▶ [PROBLEM TO SOLVE]:
Return a verbatim reproduction of each line, starting at the line with "thumb ip: (163, 181)" and ending at the last line of the listing below.

▶ [EXCERPTED RECORDS]:
* * * *

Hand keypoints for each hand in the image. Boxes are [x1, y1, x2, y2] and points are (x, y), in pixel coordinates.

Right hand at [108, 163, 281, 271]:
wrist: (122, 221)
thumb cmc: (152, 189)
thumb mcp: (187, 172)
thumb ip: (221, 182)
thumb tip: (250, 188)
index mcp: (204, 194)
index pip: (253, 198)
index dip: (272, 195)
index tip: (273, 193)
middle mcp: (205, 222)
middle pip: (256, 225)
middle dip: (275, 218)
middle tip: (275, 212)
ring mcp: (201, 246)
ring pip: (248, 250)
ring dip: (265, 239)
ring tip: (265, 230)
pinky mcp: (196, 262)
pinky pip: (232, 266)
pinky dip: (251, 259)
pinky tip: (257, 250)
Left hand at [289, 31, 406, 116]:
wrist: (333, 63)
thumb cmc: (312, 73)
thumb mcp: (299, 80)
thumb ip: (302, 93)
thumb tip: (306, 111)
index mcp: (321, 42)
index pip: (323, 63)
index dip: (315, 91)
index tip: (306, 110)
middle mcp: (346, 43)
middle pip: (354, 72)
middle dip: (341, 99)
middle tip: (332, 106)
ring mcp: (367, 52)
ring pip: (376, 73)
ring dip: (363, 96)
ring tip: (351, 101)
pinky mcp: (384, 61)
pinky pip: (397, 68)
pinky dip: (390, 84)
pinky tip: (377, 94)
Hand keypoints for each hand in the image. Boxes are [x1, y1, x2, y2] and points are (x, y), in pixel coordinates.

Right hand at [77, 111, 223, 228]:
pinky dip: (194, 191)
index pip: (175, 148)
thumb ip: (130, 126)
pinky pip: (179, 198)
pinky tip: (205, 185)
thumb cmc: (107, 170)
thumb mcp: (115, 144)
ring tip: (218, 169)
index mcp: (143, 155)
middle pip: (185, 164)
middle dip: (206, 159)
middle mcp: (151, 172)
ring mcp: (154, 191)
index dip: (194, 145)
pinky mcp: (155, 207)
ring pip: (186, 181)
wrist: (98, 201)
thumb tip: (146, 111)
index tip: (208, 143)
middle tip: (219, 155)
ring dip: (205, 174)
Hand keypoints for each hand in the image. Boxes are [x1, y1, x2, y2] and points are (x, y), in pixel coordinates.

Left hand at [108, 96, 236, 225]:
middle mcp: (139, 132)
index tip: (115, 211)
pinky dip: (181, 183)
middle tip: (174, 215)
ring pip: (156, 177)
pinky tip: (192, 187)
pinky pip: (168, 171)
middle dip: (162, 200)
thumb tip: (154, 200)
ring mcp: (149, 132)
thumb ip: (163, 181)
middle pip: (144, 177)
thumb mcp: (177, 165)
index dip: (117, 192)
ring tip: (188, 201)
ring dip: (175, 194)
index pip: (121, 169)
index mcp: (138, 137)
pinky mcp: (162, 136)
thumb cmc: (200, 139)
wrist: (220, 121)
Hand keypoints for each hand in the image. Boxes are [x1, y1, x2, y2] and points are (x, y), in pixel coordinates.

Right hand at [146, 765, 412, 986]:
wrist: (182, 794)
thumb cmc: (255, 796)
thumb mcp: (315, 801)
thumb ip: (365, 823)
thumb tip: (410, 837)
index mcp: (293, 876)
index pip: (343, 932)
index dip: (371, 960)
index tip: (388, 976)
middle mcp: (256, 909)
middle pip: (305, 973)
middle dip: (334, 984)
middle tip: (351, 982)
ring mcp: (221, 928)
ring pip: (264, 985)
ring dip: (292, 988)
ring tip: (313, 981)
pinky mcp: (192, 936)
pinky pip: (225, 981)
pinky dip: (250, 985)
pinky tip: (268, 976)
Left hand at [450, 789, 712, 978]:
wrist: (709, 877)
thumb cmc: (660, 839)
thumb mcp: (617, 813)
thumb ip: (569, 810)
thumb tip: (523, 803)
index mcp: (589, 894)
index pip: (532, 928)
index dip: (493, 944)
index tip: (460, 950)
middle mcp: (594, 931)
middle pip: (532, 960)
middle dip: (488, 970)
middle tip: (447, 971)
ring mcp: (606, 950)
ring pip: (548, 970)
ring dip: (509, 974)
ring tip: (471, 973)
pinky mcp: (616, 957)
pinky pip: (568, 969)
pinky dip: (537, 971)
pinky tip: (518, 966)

* * * *

▶ [RESPONSE]:
thumb ip: (163, 181)
middle pip: (144, 177)
thumb mcp: (177, 165)
index dip: (117, 192)
ring tip: (188, 201)
ring dip: (175, 194)
index pip: (121, 169)
index mcp: (138, 137)
pinky mcp: (162, 136)
thumb cmc: (200, 139)
wrist: (220, 121)
Hand keypoints for each hand in the image. Boxes are [x1, y1, x2, y2] and points are (x, y), in pixel coordinates.

Right hand at [146, 765, 412, 986]:
wrist: (182, 794)
thumb cmc: (255, 796)
thumb mcp: (315, 801)
thumb ip: (365, 823)
thumb tip: (410, 837)
index mcp: (293, 876)
index pip: (343, 932)
index dip: (371, 960)
index tip: (388, 976)
middle mcp: (256, 909)
middle pip: (305, 973)
middle dip: (334, 984)
middle tip: (351, 982)
ring mcp: (221, 928)
ring pip: (264, 985)
ring dip: (292, 988)
ring tip: (313, 981)
pinky mcp: (192, 936)
pinky pip: (225, 981)
pinky dip: (250, 985)
pinky tip: (268, 976)
Left hand at [450, 789, 712, 978]:
wrist: (709, 877)
thumb cmc: (660, 839)
thumb mcp: (617, 813)
thumb ip: (569, 810)
thumb tip: (523, 803)
index mcp: (589, 894)
index pip: (532, 928)
index dip: (493, 944)
index tip: (460, 950)
middle mcp: (594, 931)
middle pip: (532, 960)
middle dip: (488, 970)
middle tip: (447, 971)
ring mcp: (606, 950)
ring pip: (548, 970)
ring dip: (509, 974)
ring tip: (471, 973)
pinky mcp: (616, 957)
pinky pip: (568, 969)
pinky dip: (537, 971)
pinky tip: (518, 966)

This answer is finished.